# help} GALAXY y



## swap.blue (Dec 1, 2011)

I have a Samsung galaxy y and its rooted....

I want to unroot it

How to do so pls help me out

And whenever i connect to kies it shows error that no sim card inserted


----------



## ro6666lt (Sep 2, 2011)

Download this. Place it on the root of your sdcard. Reboot into CWM and move to the "*Install zip from SD card*" option and click on the home key and then choose the '*choose zip form sd card*' and select *update-unroot.zip* file and click "*yes*". After that, select "*Go Back*" and "*Reboot System*". You're now unrooted.


----------



## swap.blue (Dec 1, 2011)

but the superuser app is still there


ro6666lt said:


> Download this. Place it on the root of your sdcard. Reboot into CWM and move to the "*Install zip from SD card*" option and click on the home key and then choose the '*choose zip form sd card*' and select *update-unroot.zip* file and click "*yes*". After that, select "*Go Back*" and "*Reboot System*". You're now unrooted.

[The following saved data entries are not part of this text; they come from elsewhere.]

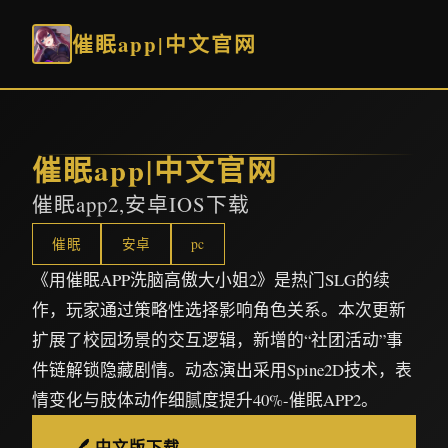
催眠app|中文官网
催眠app|中文官网
催眠app2,安卓IOS下载
催眠
安卓
pc
《用催眠APP洗脑高傲大小姐2》是热门SLG的续
作，玩家通过策略性选择影响角色关系。本次更新
扩展了校园场景的交互逻辑，新增的“社团活动”事
件链解锁隐藏剧情。动态演出采用Spine2D技术，表
情变化与肢体动作细腻度提升40%-催眠APP2。
🖊️ 中文版下载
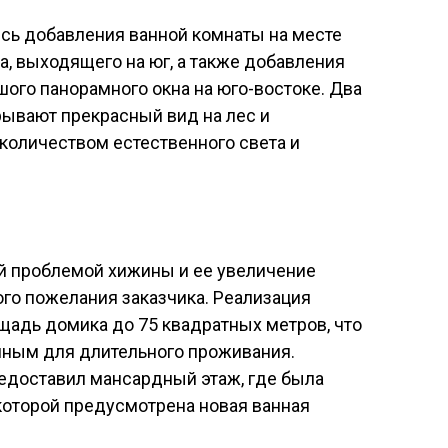
ись добавления ванной комнаты на месте
а, выходящего на юг, а также добавления
шого панорамного окна на юго-востоке. Два
рывают прекрасный вид на лес и
количеством естественного света и
й проблемой хижины и ее увеличение
ого пожелания заказчика. Реализация
щадь домика до 75 квадратных метров, что
ным для длительного проживания.
едоставил мансардный этаж, где была
 которой предусмотрена новая ванная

but the superuser app is still there


----------



## ro6666lt (Sep 2, 2011)

that will be left over after you unroot. delete it... it's just an app. doesn't mean you're still rooted.


----------



## swap.blue (Dec 1, 2011)

ro6666lt said:


> that will be left over after you unroot. delete it... it's just an app. doesn't mean you're still rooted.


how would i came to know that my galaxy isnt rooted


----------



## ro6666lt (Sep 2, 2011)

there's an app in the market called root checker. here's the link. https://market.android.com/details?id=com.joeykrim.rootcheck&hl=en


----------



## swap.blue (Dec 1, 2011)

ro6666lt said:


> there's an app in the market called root checker. here's the link. https://market.andro...rootcheck&hl=en


Can i update my phone to latest version without using kies 
Are the update file available on internet


----------



## ro6666lt (Sep 2, 2011)

couldn't find anything for your region. All I could find was Europe. If you can find a stock rom for India, you'll need a program called ODIN to flash it.


----------



## swap.blue (Dec 1, 2011)

ok
is there an asian one available


----------



## swap.blue (Dec 1, 2011)

samsung kies has an update but it takes much tiome to download


----------



## swap.blue (Dec 1, 2011)

ro6666lt said:


> couldn't find anything for your region. All I could find was Europe. If you can find a stock rom for India, you'll need a program called ODIN to flash it.


I hav got the rom file but whenever i go in download mode on my android in odin it doesnt show anything in ID:COM


----------



## swap.blue (Dec 1, 2011)

i tried to update using kies the downloading process on kies was 100 % but the phone was still on downloading mode for hours

wat to do in such situations


----------